💡 Core Concepts & Executive Briefing
Introduction
In the coworking space world, “marketing” is often treated like posting online and hoping the right people show up. In reality, when your building (or new location) is still unknown, passive efforts stall fast—search ads get pricey, social posts get ignored, and referrals dry up until someone actually meets you.
The “100-Contact Scramble” is a fast, founder-led approach to create early member demand. It’s built for shared offices: you directly reach the people who hire space users—founders, consultants, remote teams, recruiters, and agencies—and you start conversations that turn into tours, trials, and eventually memberships.
This is not random outreach. It’s deliberate networking done daily until your name becomes familiar in your local business circles.
Concept
#The Importance of Direct Outreach
In early-stage coworking, you don’t have enough brand recognition to rely only on inbound.
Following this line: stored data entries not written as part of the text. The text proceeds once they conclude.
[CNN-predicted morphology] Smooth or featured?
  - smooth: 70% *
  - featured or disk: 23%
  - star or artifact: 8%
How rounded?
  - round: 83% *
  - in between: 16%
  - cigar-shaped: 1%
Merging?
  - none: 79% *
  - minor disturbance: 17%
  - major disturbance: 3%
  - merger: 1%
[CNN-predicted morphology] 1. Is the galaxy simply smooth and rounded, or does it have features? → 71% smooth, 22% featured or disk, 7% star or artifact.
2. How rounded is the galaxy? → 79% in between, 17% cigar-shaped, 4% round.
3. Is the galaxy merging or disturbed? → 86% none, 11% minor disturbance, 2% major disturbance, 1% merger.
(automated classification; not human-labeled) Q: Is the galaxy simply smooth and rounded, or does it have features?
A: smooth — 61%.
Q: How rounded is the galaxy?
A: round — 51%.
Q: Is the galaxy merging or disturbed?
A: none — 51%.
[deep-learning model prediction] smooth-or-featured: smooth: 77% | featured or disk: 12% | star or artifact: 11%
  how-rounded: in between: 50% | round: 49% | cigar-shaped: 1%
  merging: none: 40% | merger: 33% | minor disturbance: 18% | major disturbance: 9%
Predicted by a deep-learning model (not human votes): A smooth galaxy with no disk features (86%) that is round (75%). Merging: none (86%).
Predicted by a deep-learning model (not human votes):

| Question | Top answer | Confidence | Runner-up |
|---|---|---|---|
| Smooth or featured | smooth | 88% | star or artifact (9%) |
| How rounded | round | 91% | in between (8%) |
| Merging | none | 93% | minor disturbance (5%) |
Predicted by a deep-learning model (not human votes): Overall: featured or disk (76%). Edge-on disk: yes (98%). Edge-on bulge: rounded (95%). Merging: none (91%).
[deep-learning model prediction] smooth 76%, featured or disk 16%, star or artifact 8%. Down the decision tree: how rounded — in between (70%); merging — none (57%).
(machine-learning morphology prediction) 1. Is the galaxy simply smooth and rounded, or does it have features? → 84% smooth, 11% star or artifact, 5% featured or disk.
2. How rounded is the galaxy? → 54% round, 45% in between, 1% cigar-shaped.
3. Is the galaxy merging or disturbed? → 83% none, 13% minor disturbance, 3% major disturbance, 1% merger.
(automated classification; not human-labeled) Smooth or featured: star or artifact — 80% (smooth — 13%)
Direct outreach helps you create it—one real conversation at a time.
Direct outreach means you contact specific people and ask for a next step: a quick chat, an introduction, or permission to invite them to a tour/open desk day. Coworking sales moves through trust, not just features.
Shared Office Example: A new coworking space in Austin reaches out to local marketing consultants and boutique agencies. Instead of waiting for “leads,” the owner sends a short message offering a free desk day for a small team that’s growing. The goal is not a membership on the first message—it’s a conversation and a tour.
#Building a Network
Shared offices win when you’re connected to the ecosystem that already talks about changing work setups. That includes:
- Co-founders and “solopreneur to 5-person team” communities
- Recruiters who place remote workers
- Web designers/dev shops that send clients to new workflows
- Accounting and HR firms that hear “we need a better home base” first
- Local business associations and startup meetups
Where to find them: LinkedIn search filters (industry + location), local Facebook groups, chamber of commerce directories, and alumni pages.
Shared Office Example: Your space offers phone booths and quiet zones, but you aren’t getting tours. The owner searches LinkedIn for “operations manager” and “creative director” in the city, then messages 20 people from brands that fit your vibe (small teams, frequent client calls, growing headcount). Even if they don’t join, they refer friends who are actively looking.
#Resilience in the Face of Rejection
Rejection is part of coworking outreach because many people are “not looking right now.” That’s still useful.
Track every “no” as a data point:
- Were they never hiring or just not moving?
- Did they not match your pricing or lease terms?
- Was your ask unclear (tour vs. brochure vs. “just following up”)?
When you keep going, you’ll start seeing patterns—and your messages and offers improve.
Shared Office Example: The owner reaches out to 100 startup founders with a message like: “Are you open to trying coworking for 1 day? We’ll host you and show you private offices, our phone booths, and the team space.” Most don’t reply. But the ones who do are specific: “Yes, we’re hiring and need a place for client meetings.” Two tours later, one team signs a trial membership.
Conclusion
The “100-Contact Scramble” is how you take control of your shared office growth before your brand is widely known. It creates early conversations, generates tours, and builds a local network that keeps feeding opportunities.
Do it daily, keep your ask simple, and learn from each interaction. Over time, your space stops feeling invisible—and starts becoming an obvious option.